How Toe Walking Is Treated
Treatment depends entirely on the cause. For idiopathic toe walking, the approach is conservative and often minimal, given that most cases resolve by age 10. Stretching exercises targeting the calf muscles are the typical starting point. If the Achilles tendon has tightened from years of toe walking, serial casting (a series of casts applied over several weeks to gradually stretch the tendon) can restore ankle flexibility. After the casts come off, a child often wears ankle braces to maintain the gains.
This combination of serial casting followed by bracing has shown good results even in children with autism-related toe walking. In one documented case, a child with ASD maintained a consistent heel-to-toe gait at a two-year follow-up after this approach.
For children with cerebral palsy, treatment follows a similar progression but with higher stakes. Physical therapy and bracing come first. If calf muscle tightness is severe enough that the child can’t get their heel to the ground even under anesthesia, surgery to lengthen the Achilles tendon or calf muscle may be recommended.
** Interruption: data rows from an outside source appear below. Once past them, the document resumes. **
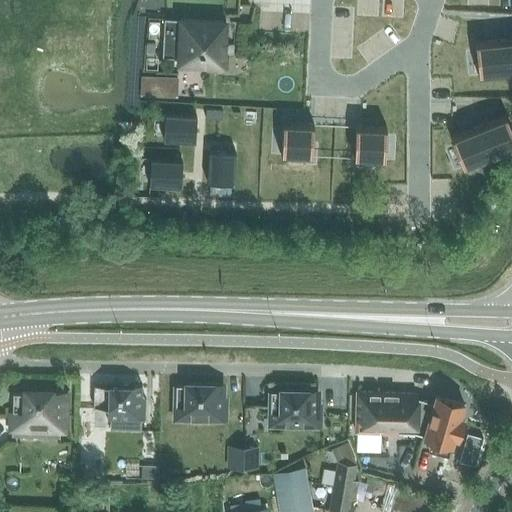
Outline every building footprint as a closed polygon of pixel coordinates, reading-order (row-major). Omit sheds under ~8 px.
[(223,67),(225,22),(181,20),(179,65),(223,67)] [(505,40),(475,43),(478,76),(508,72),(505,40)] [(173,75),(141,73),(140,93),(172,95),(173,75)] [(228,105),(212,104),(211,114),(227,115),(228,105)] [(165,113),(164,140),(195,141),(196,115),(165,113)] [(511,130),(506,115),(478,126),(491,157),(511,148),(511,130)] [(283,122),(281,155),(312,157),(313,124),(283,122)] [(355,126),(354,159),(384,160),(386,127),(355,126)] [(478,126),(450,138),(463,168),(491,157),(478,126)] [(209,151),(207,182),(234,183),(235,152),(209,151)] [(151,158),(149,185),(180,187),(182,160),(151,158)] [(107,408),(107,419),(142,420),(142,385),(107,384),(107,385),(93,385),(93,407),(107,408)] [(222,385),(187,384),(187,385),(173,385),(173,408),(187,408),(187,419),(222,420),(222,385)] [(310,388),(278,387),(278,391),(267,390),(266,427),(320,428),(320,427),(322,427),(323,403),(320,403),(321,389),(310,389),(310,388)] [(421,434),(432,402),(431,402),(417,398),(417,392),(355,390),(354,433),(398,434),(398,432),(416,433),(421,434)] [(13,392),(12,425),(60,426),(61,392),(27,391),(27,392),(13,392)] [(435,394),(432,402),(421,434),(421,438),(451,447),(454,439),(458,441),(465,417),(461,416),(465,403),(435,394)] [(467,434),(459,461),(475,466),(483,439),(467,434)] [(231,466),(243,466),(243,446),(231,446),(231,466)] [(256,467),(256,446),(243,446),(243,466),(256,467)] [(338,462),(334,486),(352,489),(356,465),(353,465),(354,459),(346,458),(345,463),(338,462)] [(125,466),(125,478),(157,478),(157,466),(125,466)] [(312,511),(303,468),(274,474),(272,474),(279,511),(312,511)] [(344,511),(347,511),(352,489),(334,486),(329,509),(344,511)]
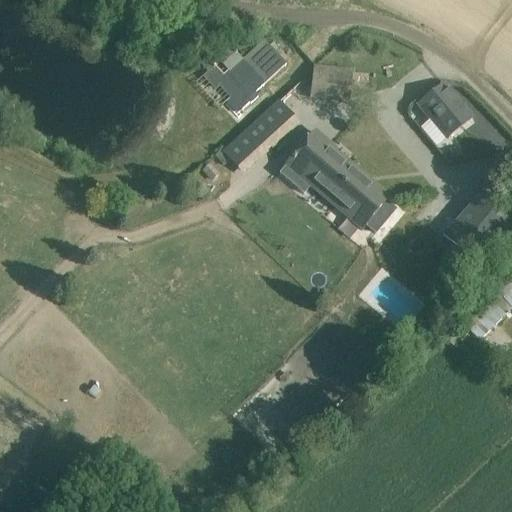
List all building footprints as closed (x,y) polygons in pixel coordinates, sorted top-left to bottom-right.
[(229,36),(197,62),(207,73),(202,77),(214,91),(218,88),(230,100),(226,103),(236,115),(267,88),(264,85),(285,65),(262,39),(245,54),(229,36)] [(315,68),(313,83),(350,88),(351,72),(315,68)] [(445,86),(422,103),(449,138),(472,120),(445,86)] [(278,102),(222,154),(233,165),(289,113),(278,102)] [(333,149),(314,133),(279,176),(303,196),(315,182),(350,211),(345,217),(362,232),(366,227),(375,234),(394,211),(385,204),(389,199),(372,185),(370,188),(329,153),(333,149)] [(463,157),(460,148),(448,151),(451,160),(463,157)] [(210,165),(202,172),(212,182),(219,176),(210,165)] [(511,219),(482,194),(442,239),(481,273),(511,237),(511,219)] [(460,255),(450,246),(442,255),(444,257),(442,259),(449,266),(451,263),(452,264),(460,255)] [(511,278),(462,325),(479,343),(511,311),(511,278)]
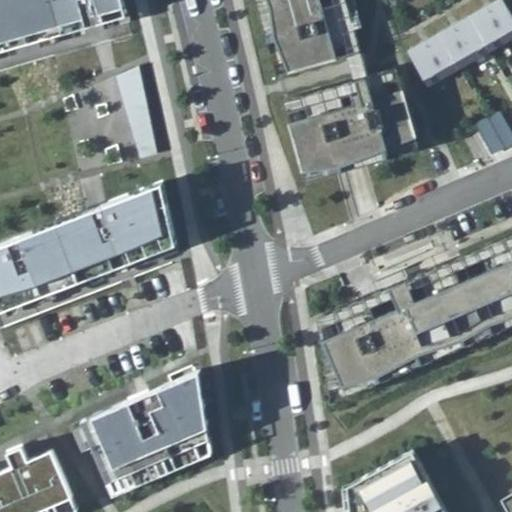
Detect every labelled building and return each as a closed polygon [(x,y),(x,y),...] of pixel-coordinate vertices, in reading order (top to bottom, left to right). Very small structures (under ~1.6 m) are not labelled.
[(123,0),(0,0),(0,48),(127,12),(123,0)] [(321,0),(269,0),(271,3),(275,34),(288,69),(337,53),(321,0)] [(511,16),(502,0),(494,0),(408,49),(426,83),(511,34),(511,16)] [(138,64),(116,73),(141,156),(156,151),(138,64)] [(403,86),(288,119),(303,168),(342,161),(416,134),(403,86)] [(511,130),(500,109),(487,117),(505,148),(511,145),(511,130)] [(487,117),(474,124),(491,154),(505,148),(487,117)] [(162,181),(0,240),(0,306),(176,240),(162,181)] [(511,230),(317,312),(332,399),(511,322),(511,230)] [(199,367),(83,417),(108,478),(191,443),(209,435),(199,367)] [(0,511),(28,511),(72,494),(52,446),(28,457),(21,442),(7,448),(13,462),(0,467),(0,511)] [(346,511),(447,511),(412,448),(348,483),(348,488),(344,489),(346,511)]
The preferred age window for this surgery is between 6 and 10 years, and surgeons generally avoid operating before age 4 because the child’s gait is still maturing. The goal is always slight under-correction rather than over-correction, since weakening the calf muscles too much can create new walking problems.
For sensory-driven toe walking in autism, occupational therapy addressing sensory integration can help alongside the physical interventions. Working on proprioceptive and vestibular input through structured activities gives the brain better information to work with, which can reduce the drive to toe walk.
What Happens If It Goes Untreated
When toe walking persists for years, the Achilles tendon and calf muscles gradually shorten to accommodate the position. This creates a fixed contracture, meaning the ankle physically can’t bend enough for normal walking even if the child wants to put their heel down. The longer this goes on, the harder it is to correct with stretching alone.
Chronic toe walking also shifts how forces travel through the foot and leg. The forefoot absorbs impact it wasn’t designed to handle on every step, which can lead to pain in the ball of the foot, altered knee mechanics, and balance problems. Children who toe walk into adolescence may develop calluses and deformities in the forefoot from years of abnormal loading. These secondary changes are preventable with earlier intervention, which is the main reason persistent toe walking gets flagged for evaluation rather than simply monitored indefinitely.